A decline in the frequency of extreme cold weather in Florida has allowed coastal mangrove forests to expand northward, finds a study published this week in Proceedings of the National Academy of Sciences.
The research, based on analysis of satellite and temperate data, found that mangroves in the Miami area and northward have expanded by 1,240 hectares since 1984.
“Between Cape Canaveral National Seashore and Saint Augustine, mangroves doubled in area,” noted a statement issued by the University of Maryland.
The researchers, led by Kyle C. Cavanaugh of the Smithsonian Institution and Brown University, attribute the change to a drop in the number of days when temperatures fell below 28.4 degrees Fahrenheit (-4 degrees Celsius), a level where frost can kill mangrove trees.
The findings suggest that climate change could drive mangrove expansion poleward.
“Mangroves cannot tolerate extreme freezing temperatures and so are generally limited to tropical environments,” the researchers write. “However, climate change in the form of increasing temperatures has the potential to facilitate increases in mangrove abundance near tropical–temperate transition zones.”
While expansion of mangrove forests could encroach into other ecosystems, there may be some beneficial tradeoffs.
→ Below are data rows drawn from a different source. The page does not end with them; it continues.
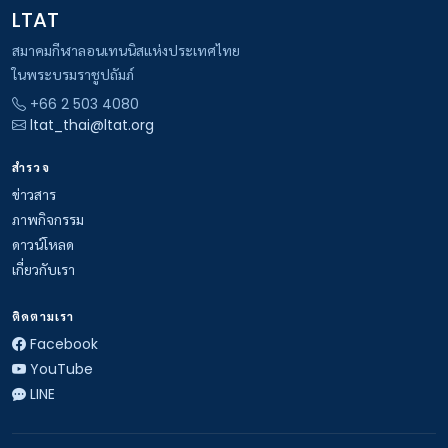
LTAT
สมาคมกีฬาลอนเทนนิสแห่งประเทศไทย
ในพระบรมราชูปถัมภ์
+66 2 503 4080
ltat_thai@ltat.org
สำรวจ
ข่าวสาร
ภาพกิจกรรม
ดาวน์โหลด
เกี่ยวกับเรา
ติดตามเรา
Facebook
YouTube
LINE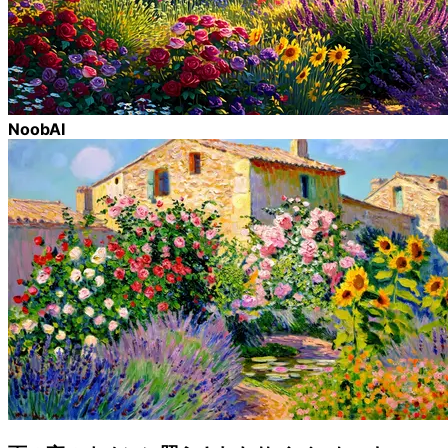
NoobAI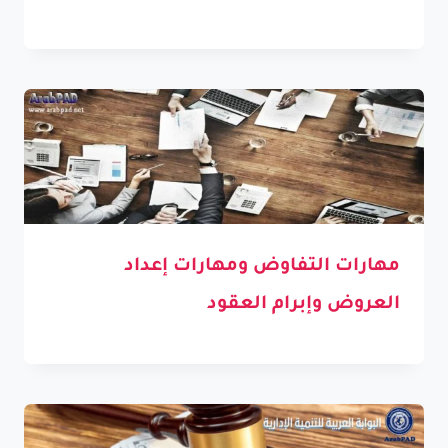
مهارات التفاوض ومهارات إعداد
العروض وإبرام العقود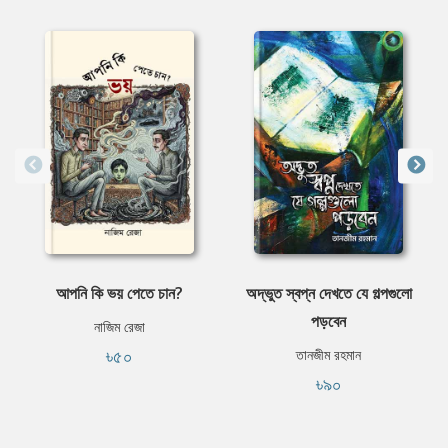
আপনি কি ভয় পেতে চান?
অদ্ভুত স্বপ্ন দেখতে যে গল্পগুলো
পড়বেন
নাজিম রেজা
৳৫০
তানজীম রহমান
৳৯০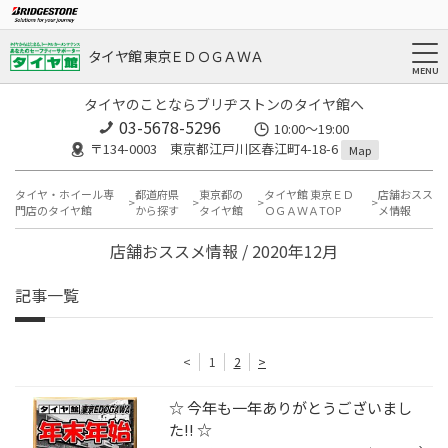
タイヤ館 東京ＥＤＯＧＡＷＡ
タイヤのことならブリヂストンのタイヤ館へ
03-5678-5296
10:00～19:00
〒134-0003 東京都江戸川区春江町4-18-6
Map
タイヤ・ホイール専
都道府県
東京都の
タイヤ館 東京ＥＤ
店舗おスス
門店のタイヤ館
から探す
タイヤ館
ＯＧＡＷＡTOP
メ情報
店舗おススメ情報 / 2020年12月
記事一覧
<
1
2
>
☆ 今年も一年ありがとうございまし
た!! ☆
Other research has shown mangroves to provide a number of important ecosystem services, including carbon storage, buffering coastal areas against storm damage and erosion, and supporting fisheries.
CITATION: Cavanaugh et al. Poleward expansion of mangroves is a threshold response to decreased frequency of extreme cold events,” published online Dec. 30, 2013 in Proceedings of the National Academy of Sciences.